低い声だった。技術の話をする時の滑らかさとは違う。言葉を一つずつ、選んで出しているような声だった。


「え」


「線が正確で、注記が読みやすい。数字の配置に無駄がない。最初に見た時から、そう思っていた」


最初に見た時。水路修復の図面を提出した日だ。あの時ラシードさんは黙り込んで、何も言わなかった。


「図面が綺麗だと思っていたんですか。あの時」


「……ああ」


それだけだった。ラシードさんは図面に目を戻した。鉛筆を手に取って、施工図の続きを描き始めた。


私も図面に向き直った。けれど鉛筆が動かない。


綺麗だ、と言われた。図面を。図面の話だ。線と数字の精度の話だ。技術者としての評価だ。


なのに、心臓がうるさい。


鉛筆を握り直した。手が震えている。疲れているのか。いや、違う。疲労ではない。これは。


「ラシードさん」


「何だ」


「……ありがとうございます。

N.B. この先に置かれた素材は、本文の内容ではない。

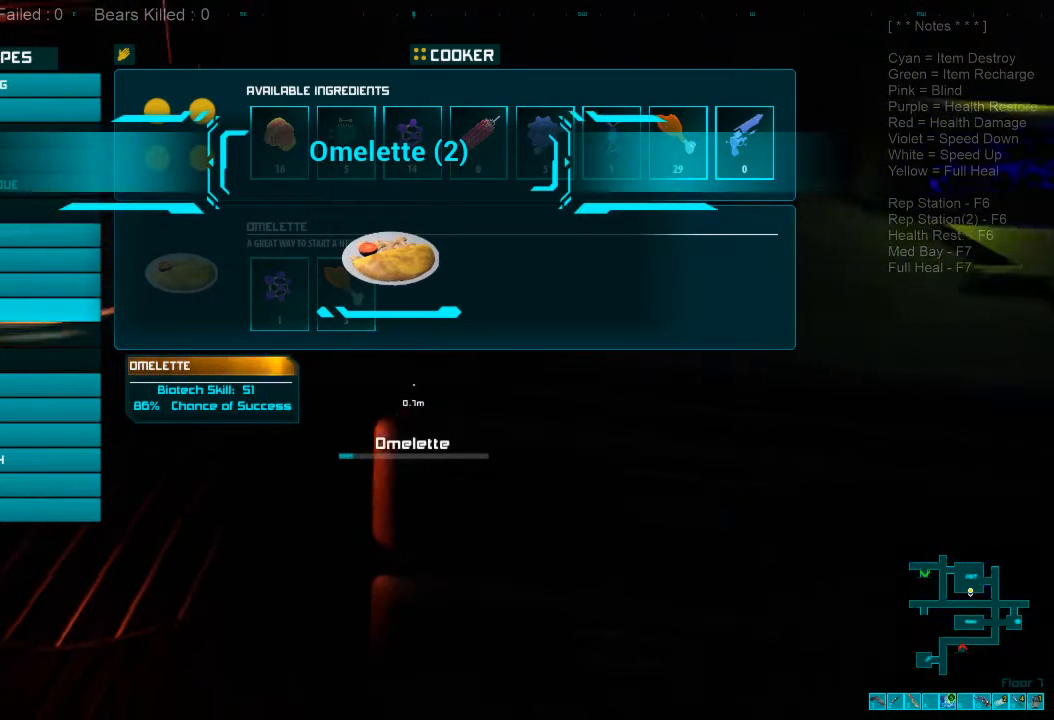
{"keys": [], "mouse": [], "events": []}
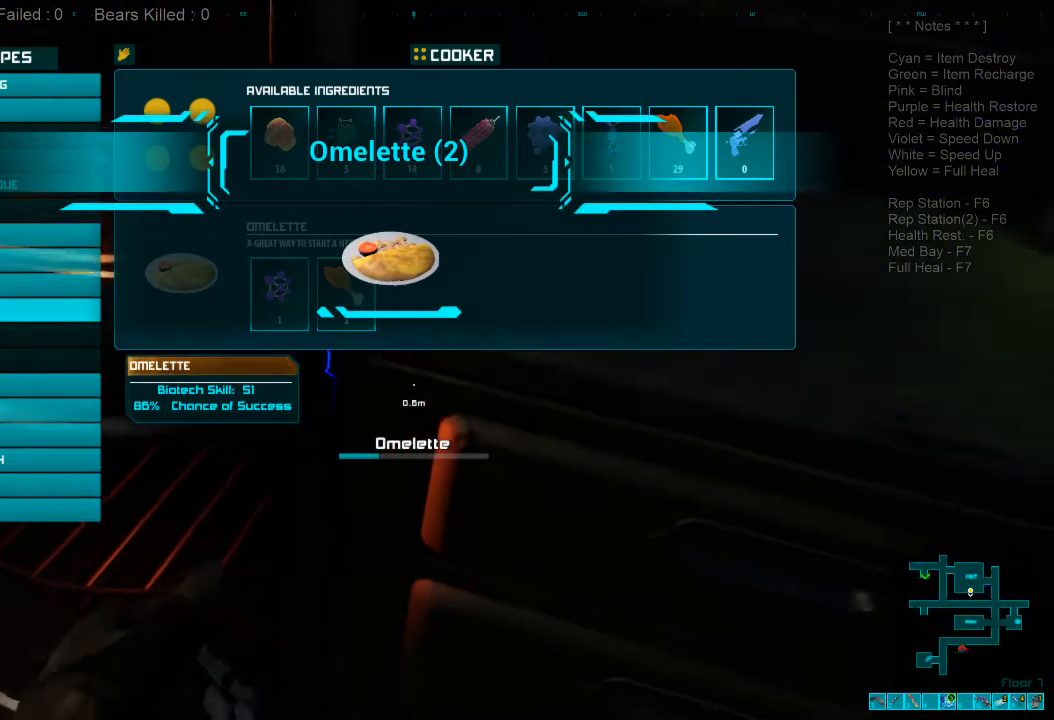
{"keys": [], "mouse": [], "events": []}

図面を、褒めていただいて」


「褒めたつもりはない。事実を言った」


素っ気ない声だった。図面に向かったまま、こちらを見ない。


けれど、鉛筆を持つ手が、ほんの少し止まっていた。


この人は、技術の話で饒舌になって、我に返って黙る。感情が言葉にならないから、行動に出る。道具箱を置いて、作業灯に油を足して、薬湯を部屋の前に置いて。そして今、「図面が綺麗だ」と、言葉にした。


この人にとって、それはどれほどのことなのだろう。


聞けなかった。聞く勇気がなかった。聞いたら、自分が何を感じているかに、向き合わなければならなくなる。

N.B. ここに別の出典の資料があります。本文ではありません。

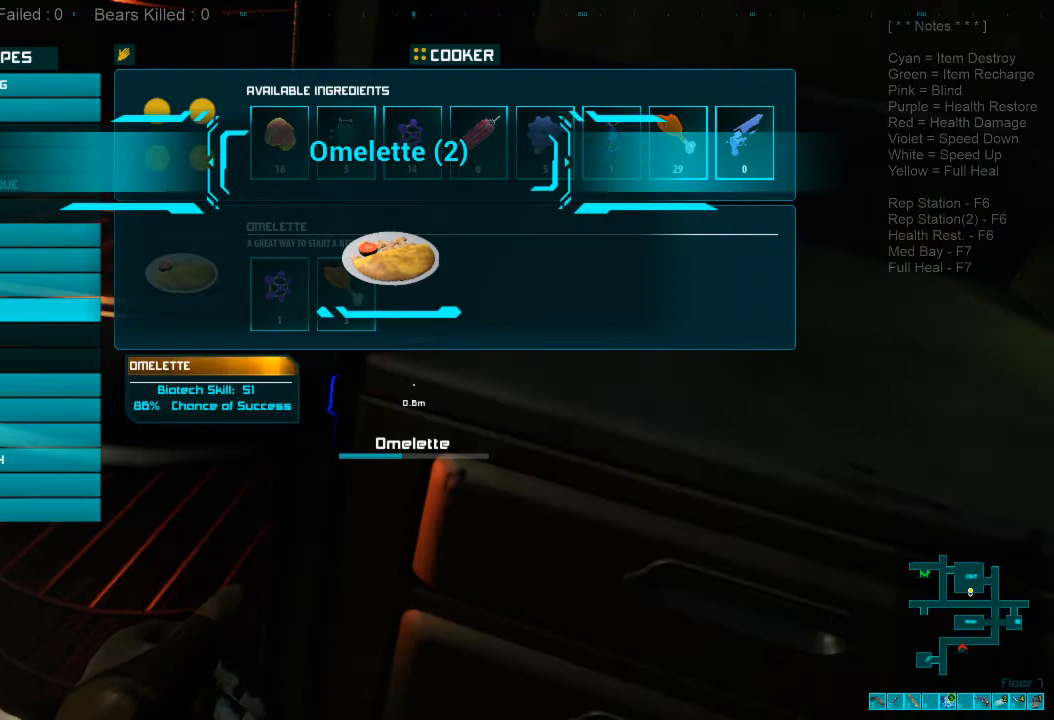
{"keys": [], "mouse": [], "events": []}
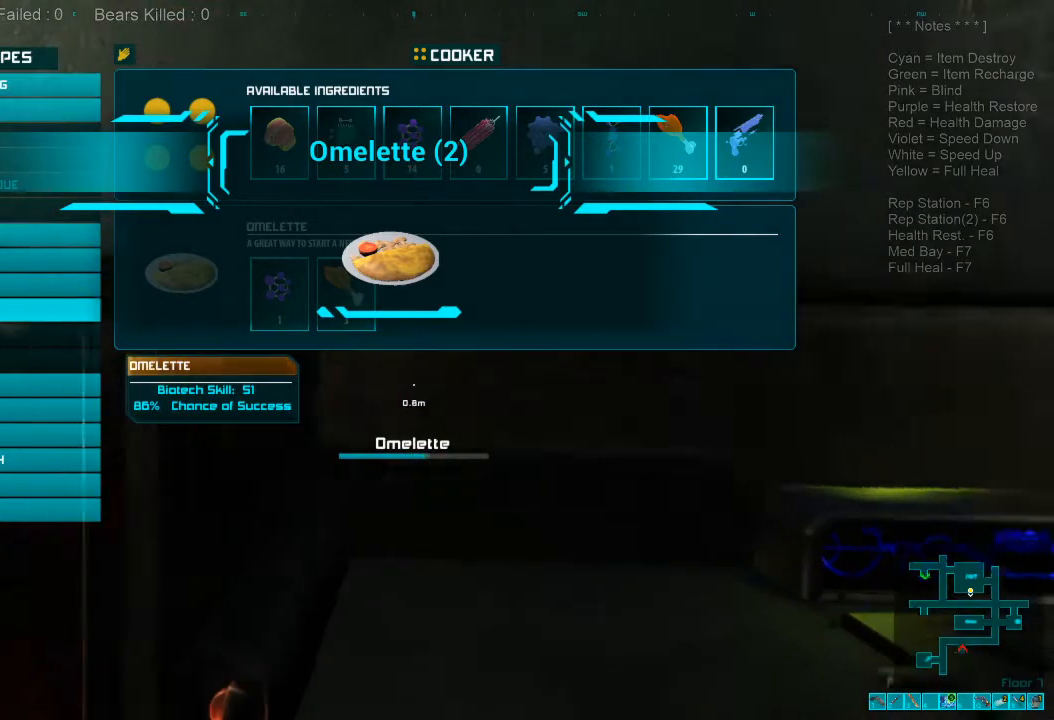
{"keys": [], "mouse": [], "events": []}
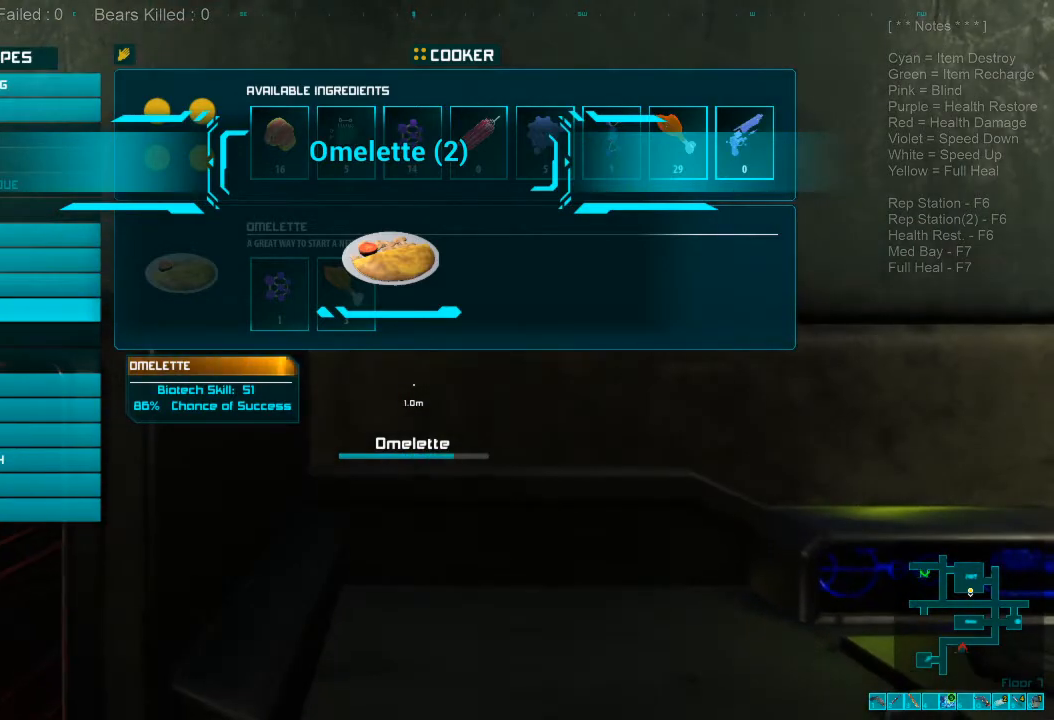
{"keys": [], "mouse": [], "events": []}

施工図の残りを仕上げた。深夜になっていた。ラシードさんが先に鉛筆を置いた。


「明日から着工準備に入る。身体を休めておけ」


「はい。ラシードさんも」


ラシードさんは頷いて、自分の作業場に戻った。灯りを消す音がした。


私は図面を丸めて、作業台を片付けた。


綺麗だ、と言われた。図面を。


それだけのことが、胸の中でずっと回っている。回り続けて、止まらない。


工房を出て、夜空を見上げた。星が出ている。カルムの夜は静かだ。


ここに居場所がある、と思った。初めて、そう思った。仕事があるから、ではない。数字が出ているから、でもない。この町で、この工房で、この人たちと一緒に図面を描いていることが——ここにいる理由になりつつある。


まだ怖い。こういう感覚を信じるのは、怖い。


でも、図面が綺麗だと言ってくれた人がいる。数字で信頼を示してくれた人がいる。それは、嘘ではないはずだ。


宿舎に向かって歩き出した。明日から橋の着工準備が始まる。やることは山ほどある。


胸の中はまだうるさいが、足取りは軽かった。